Karanlık zamanlarda ‘büyük hatalar’
İngiltere, 8,2 milyondan fazla virüs vakası ve 138.000′den fazla ölüm getiren pandemi tarafından şiddetle hırpalandı. Eleştirmenler, pandemi sırasında sorunlarla dolup taşan test ve izleme sistemi gibi pandeminin bazı alanlarında hükûmetin yetersiz davranışlarının binlerce cana mal olduğunu savunuyor.
Soruşturma sonuç olarak, hükûmetin salgına verdiği tepkinin hem olumlu hem de olumsuz sonuçlarının, bunların gelecekteki acil durumlara verilen yanıtları güçlendireceği umuduyla, derslerin alınmasını sağlamak için yansıtılması gerektiğine dikkat çekti.
Raporda ayrıca, milletvekillerinin Birleşik Krallık’ı salgınlara karşı daha iyi donatabileceklerini belirttikleri 38 tavsiyede bulunuldu.
Soruşturmayı denetleyen iki meclis komisyonunun başkanları, bulgularını özetleyen ortak bir bildiri yayımlayarak, İngiltere’nin tepkisinin “bazı büyük başarıları bazı büyük hatalarla birleştirdiğini” söyledi.
Sağlık ve Sosyal Bakım Komitesi başkanı Jeremy Hunt ve Bilim ve Teknoloji Komitesi başkanı Greg Clark, “Aşı programımız cesurca planlandı ve etkili bir şekilde yürütüldü.
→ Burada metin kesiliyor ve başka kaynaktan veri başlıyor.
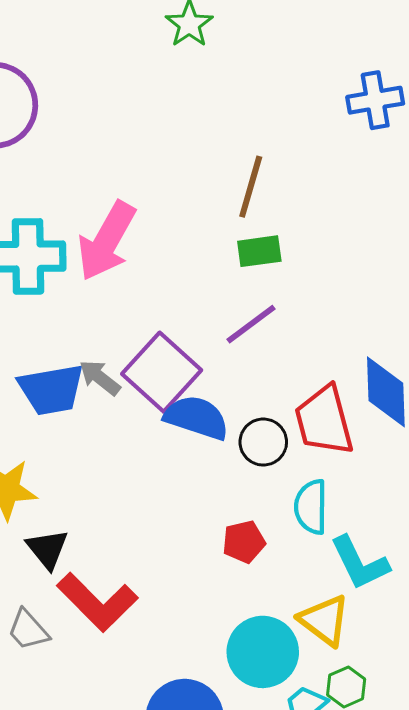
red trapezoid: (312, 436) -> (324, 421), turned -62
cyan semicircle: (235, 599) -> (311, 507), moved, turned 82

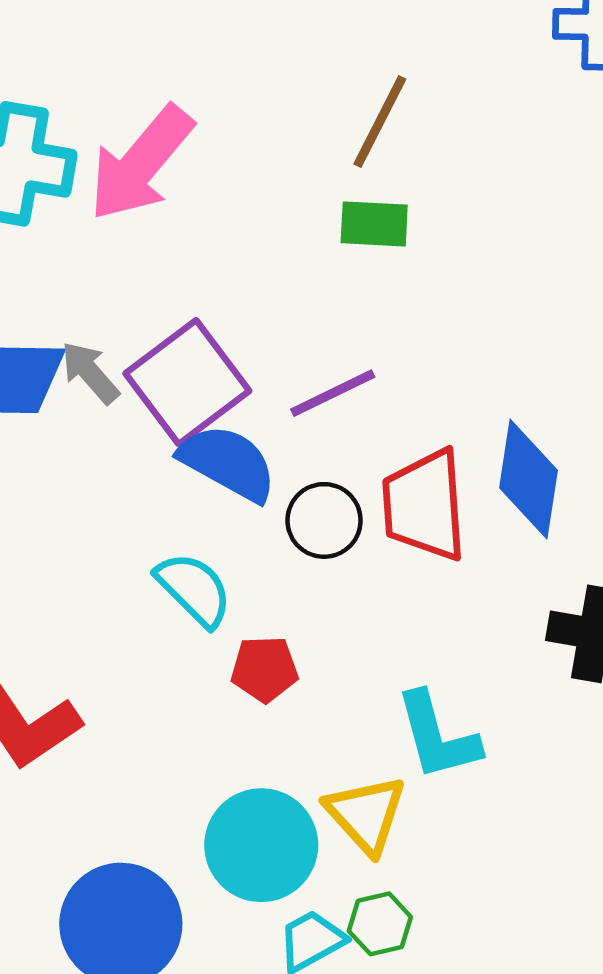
purple line: (251, 324) -> (333, 393), moved
cyan semicircle: (311, 507) -> (194, 589), moved, turned 124

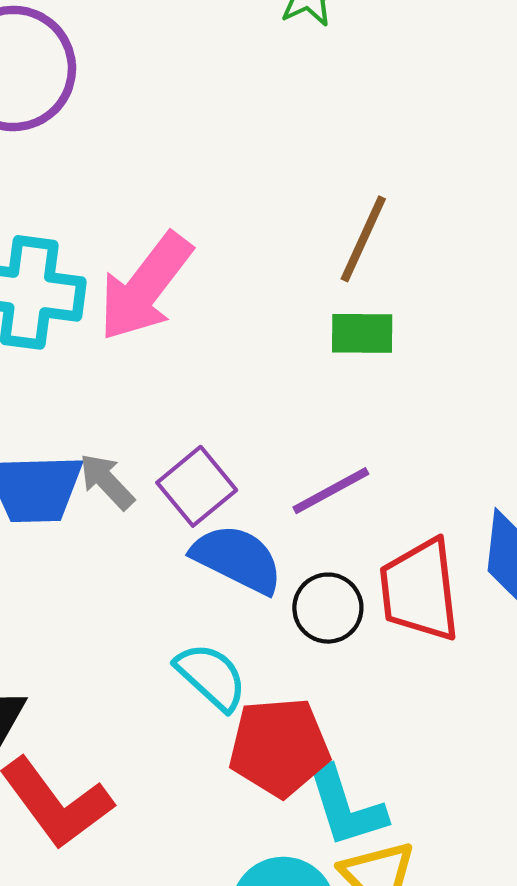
purple square: (187, 382) -> (197, 486), size x0.7
red pentagon: (265, 669) -> (279, 747), size x1.6
cyan L-shape: (437, 736) -> (346, 807), moved

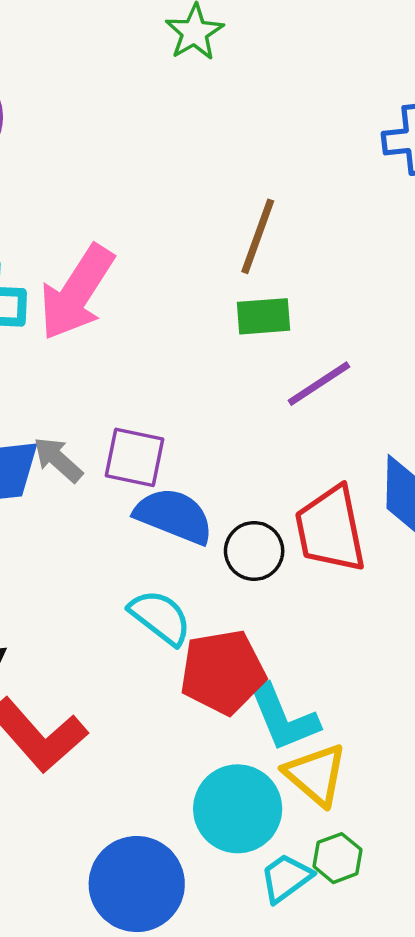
purple square: (197, 486) -> (134, 457), turned -34
purple line: (331, 491) -> (319, 384), moved

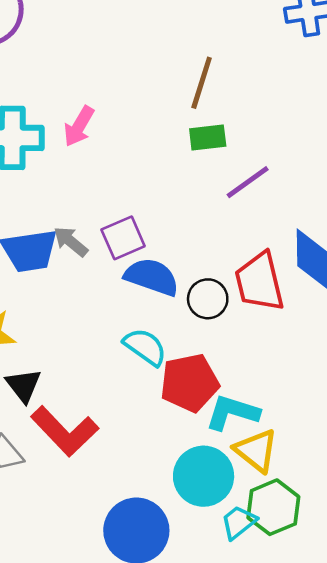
pink arrow: (77, 292) -> (79, 126), size x0.6
purple square: (134, 457) -> (123, 238), turned -33
cyan L-shape: (283, 718) -> (232, 413), turned 132
green hexagon: (337, 858) -> (273, 507), size x1.6

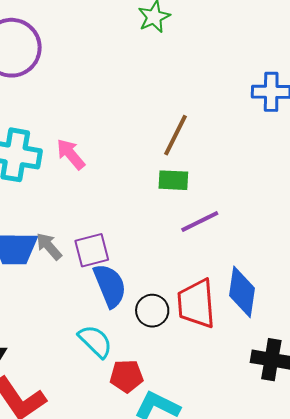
pink arrow: (79, 126) -> (71, 154), turned 100
blue semicircle: (152, 277) -> (110, 286), turned 39
red pentagon: (190, 383) -> (127, 376), size x0.7

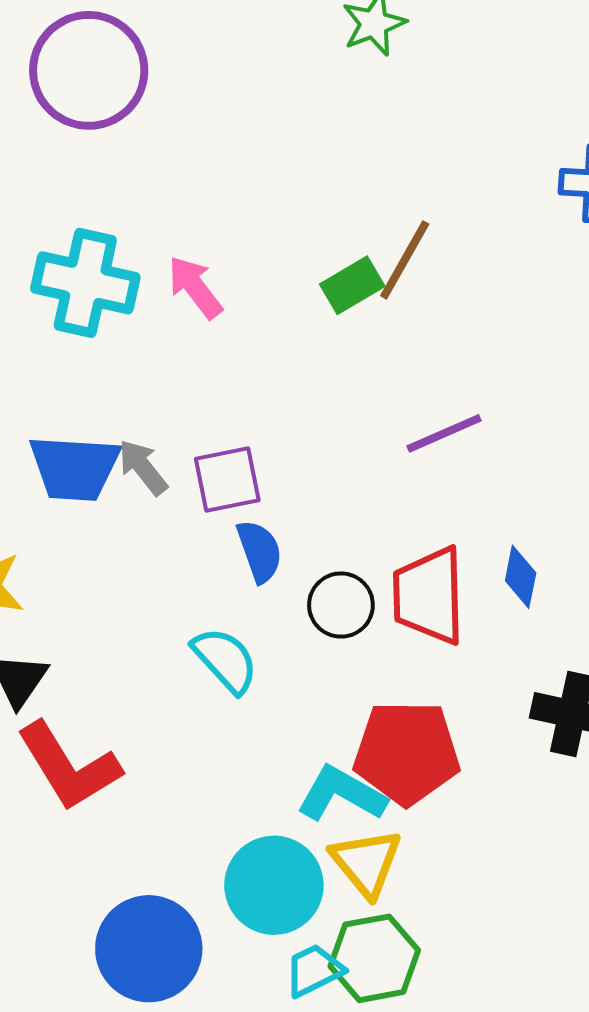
green rectangle: (173, 180) -> (352, 285), moved, turned -36
blue semicircle: (110, 286) -> (260, 551), size x0.7
blue diamond: (242, 292) -> (521, 577), size x0.6
red pentagon: (127, 376) -> (407, 753), moved, size x1.6

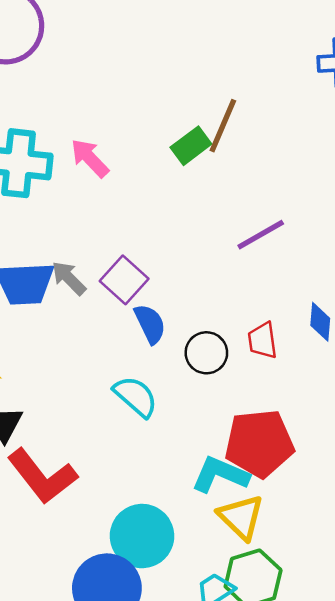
purple square: (227, 479) -> (124, 280), turned -30
red trapezoid: (429, 596) -> (262, 340), size x0.6
cyan circle: (274, 885) -> (142, 536), moved

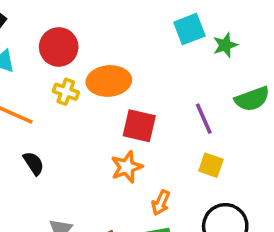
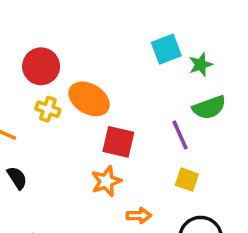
orange ellipse: (109, 81) -> (89, 99), turned 36
green semicircle: (252, 99) -> (209, 107), moved
orange arrow: (161, 203) -> (139, 216), turned -115

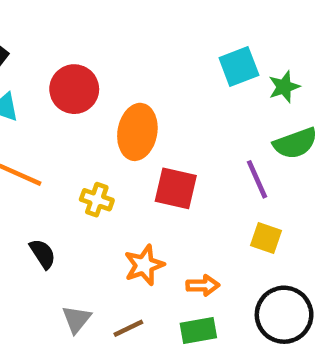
orange ellipse: (89, 99) -> (137, 132), turned 69
yellow cross: (48, 109) -> (97, 200), moved
black semicircle: (17, 178) -> (43, 254), moved
orange star: (106, 181) -> (144, 265), moved

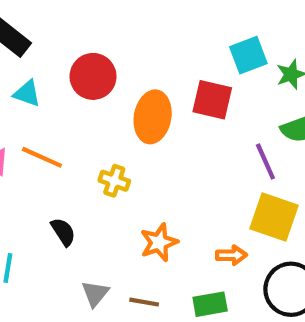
red square: (176, 188) -> (212, 100), moved
yellow square: (266, 238) -> (274, 217), size x1.6
orange arrow: (203, 285) -> (231, 255), moved
brown line: (128, 328) -> (144, 302), turned 36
Test ve izleme programımızın etkili olması çok uzun sürdü. Hükûmet bilimsel tavsiyeleri ciddiye aldı, ancak Güney Kore gibi ülkeler farklı bir yaklaşımın mümkün olduğunu gösterdiğinde daha kapsamlı bir karantinayı erken dönemde erteleyen Birleşik Krallık fikir birliği için herkesten daha fazla meydan okumalıydı." Diyorlar.